Extracted data below:

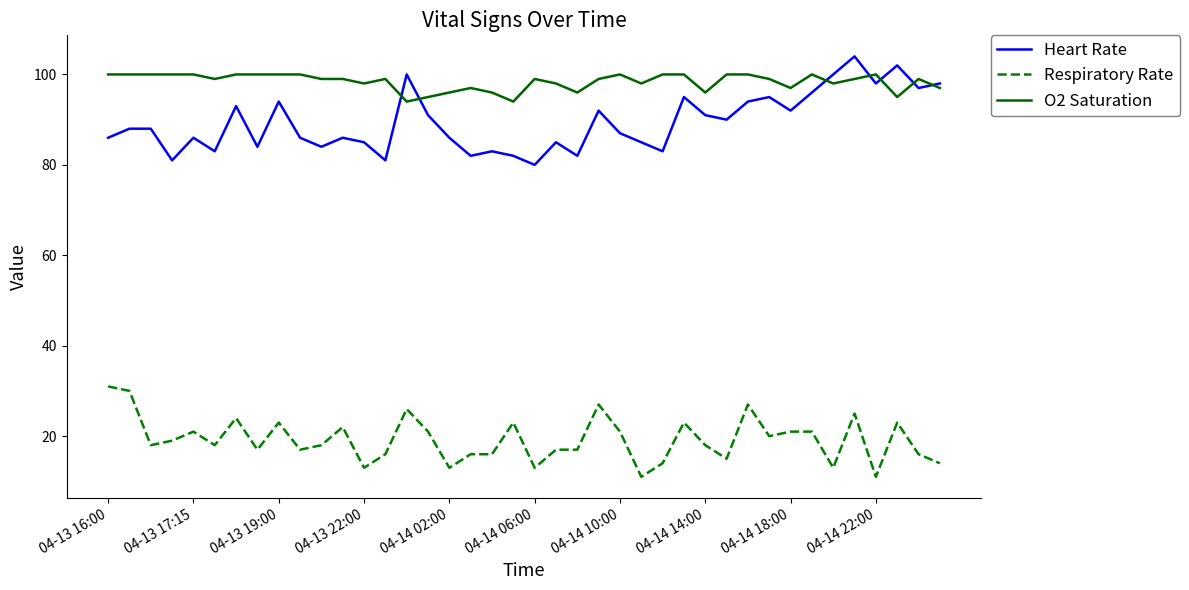

True or false: Heart Rate and Respiratory Rate intersect in this chart.

False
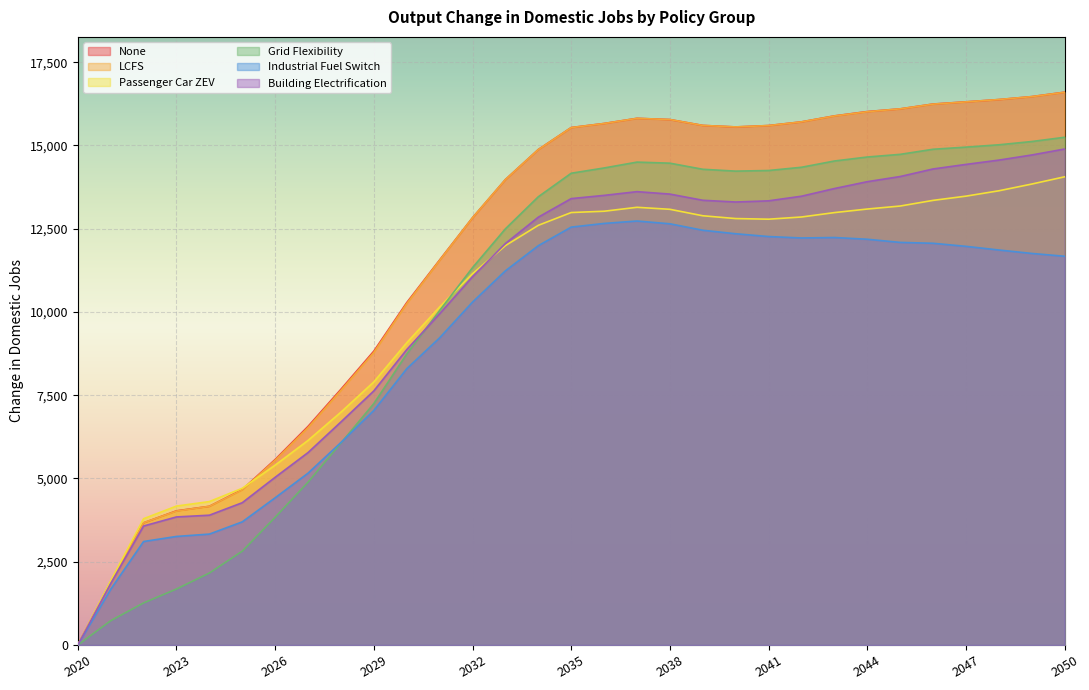

At which category is the sum across all series the highest?

2050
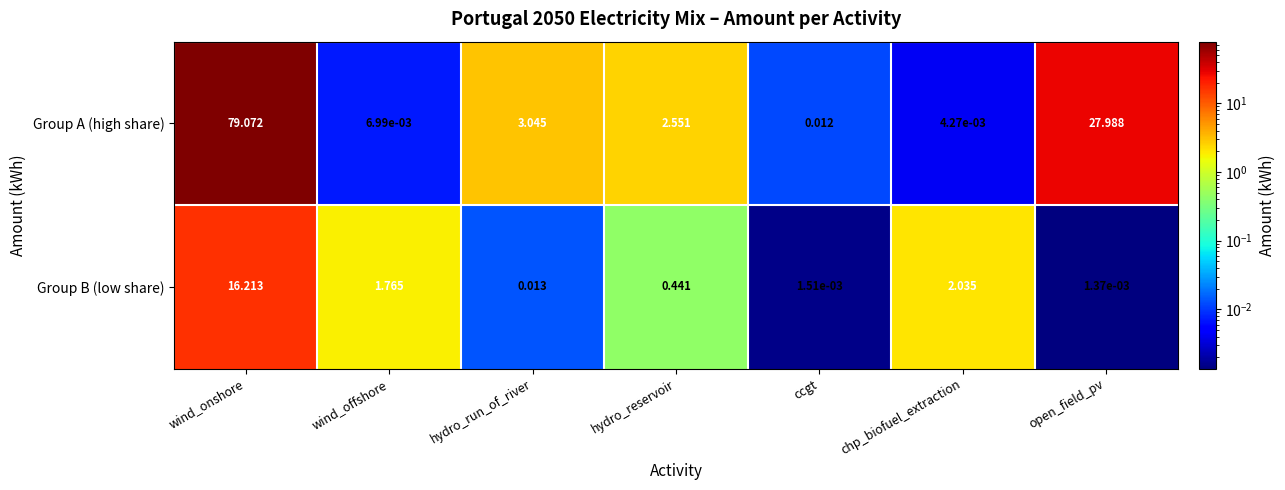

Rank the series by their maximum value, from highest to lowest.

Group A (high share), Group B (low share)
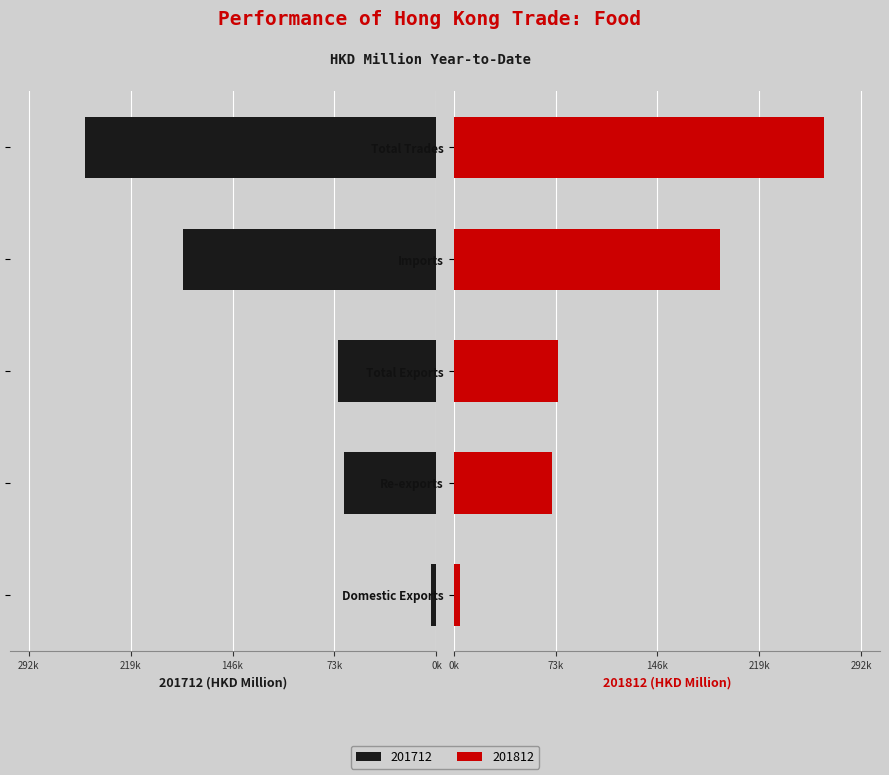

What is the sum of the 201712 values at Re-exports and Domestic Exports?

70214.5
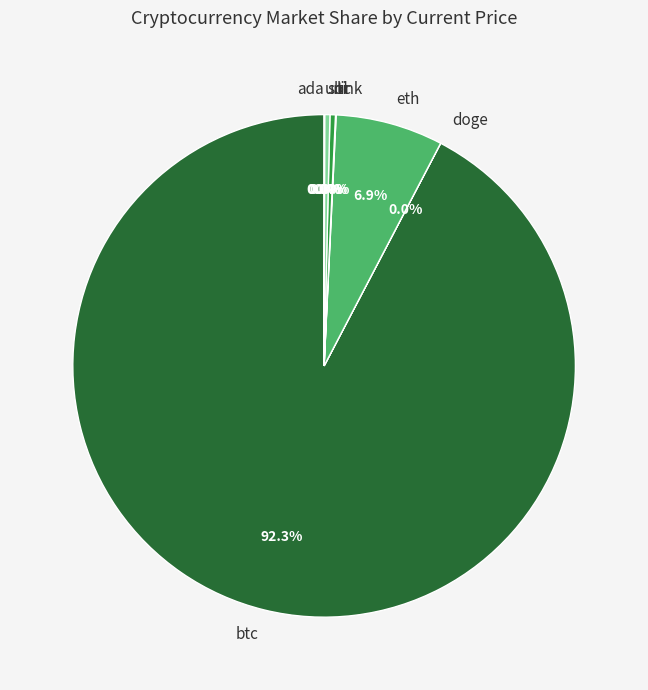

Which category has the biggest portion of the pie?

btc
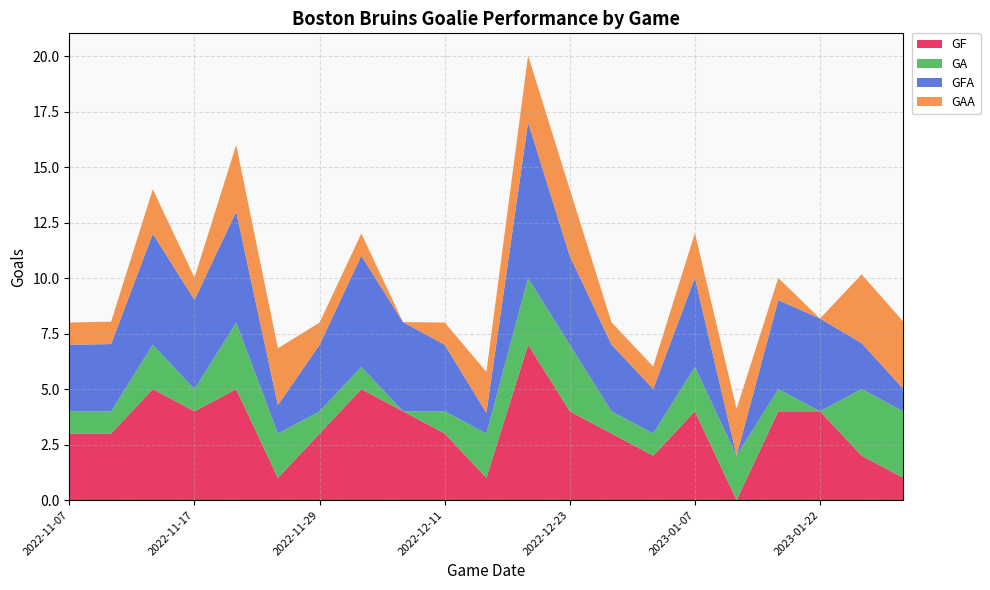

Reading left to right, list all the values displayed in this chart.

GF: 2022-11-07=3.0	2022-11-10=3.0	2022-11-13=5.0	2022-11-17=4.0	2022-11-21=5.0	2022-11-25=1.0	2022-11-29=3.0	2022-12-03=5.0	2022-12-07=4.0	2022-12-11=3.0	2022-12-15=1.0	2022-12-19=7.0	2022-12-23=4.0	2022-12-28=3.0	2023-01-02=2.0	2023-01-07=4.0	2023-01-12=0.0	2023-01-18=4.0	2023-01-22=4.0	2023-01-26=2.0	2023-01-29=1.0
GA: 2022-11-07=1.0	2022-11-10=1.0	2022-11-13=2.0	2022-11-17=1.0	2022-11-21=3.0	2022-11-25=2.0	2022-11-29=1.0	2022-12-03=1.0	2022-12-07=0.0	2022-12-11=1.0	2022-12-15=2.0	2022-12-19=3.0	2022-12-23=3.0	2022-12-28=1.0	2023-01-02=1.0	2023-01-07=2.0	2023-01-12=2.0	2023-01-18=1.0	2023-01-22=0.0	2023-01-26=3.0	2023-01-29=3.0
GFA: 2022-11-07=3.0	2022-11-10=3.0	2022-11-13=5.0	2022-11-17=4.0	2022-11-21=5.0	2022-11-25=1.3	2022-11-29=3.0	2022-12-03=5.0	2022-12-07=4.0	2022-12-11=3.0	2022-12-15=0.9	2022-12-19=7.0	2022-12-23=4.0	2022-12-28=3.0	2023-01-02=2.0	2023-01-07=4.0	2023-01-12=0.0	2023-01-18=4.0	2023-01-22=4.2	2023-01-26=2.1	2023-01-29=1.0
GAA: 2022-11-07=1.0	2022-11-10=1.0	2022-11-13=2.0	2022-11-17=1.0	2022-11-21=3.0	2022-11-25=2.6	2022-11-29=1.0	2022-12-03=1.0	2022-12-07=0.0	2022-12-11=1.0	2022-12-15=1.9	2022-12-19=3.0	2022-12-23=3.0	2022-12-28=1.0	2023-01-02=1.0	2023-01-07=2.0	2023-01-12=2.1	2023-01-18=1.0	2023-01-22=0.0	2023-01-26=3.1	2023-01-29=3.0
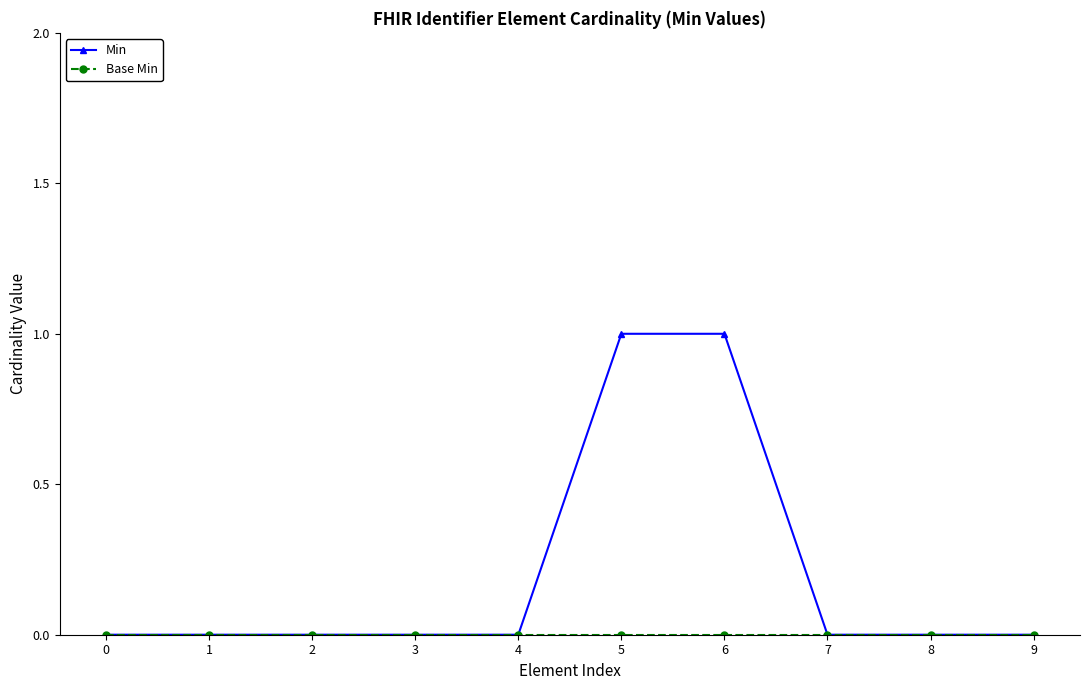

The value of Min at 9 is 0. True or false?

True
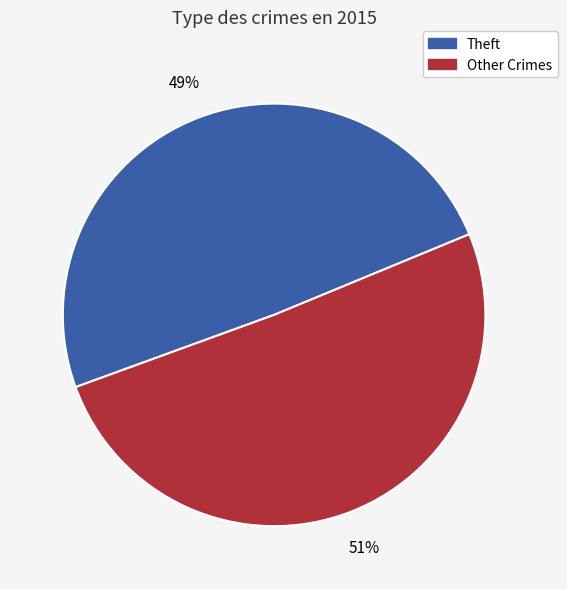

How many segments does this pie chart have?

2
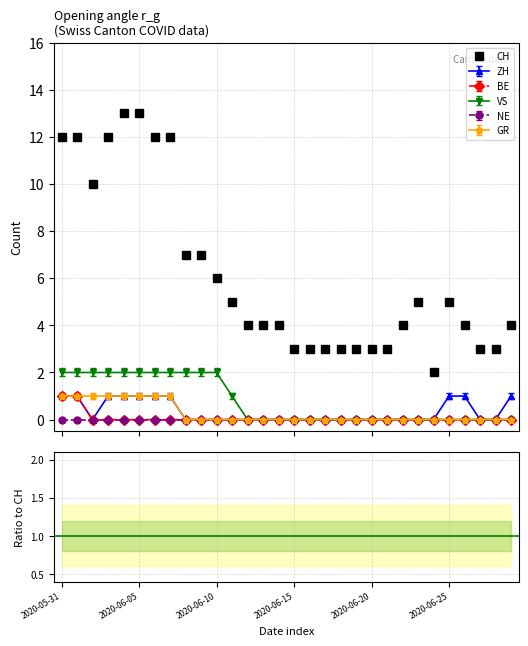

What is the difference between the GR values at 2020-06-08 and 2020-06-04?

1.0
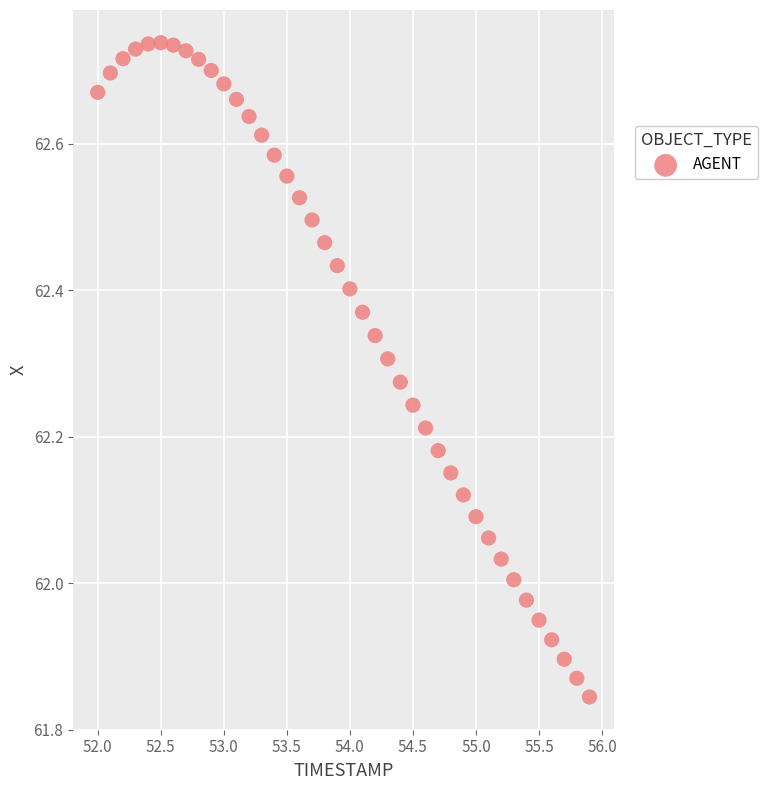

What is the range of X values (max minus min)?

3.9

End of Extracted data.

## What the task asks
How many lines in the records above contain the string "True"? Case matters. Reply with the number alone.

## Output for this task
3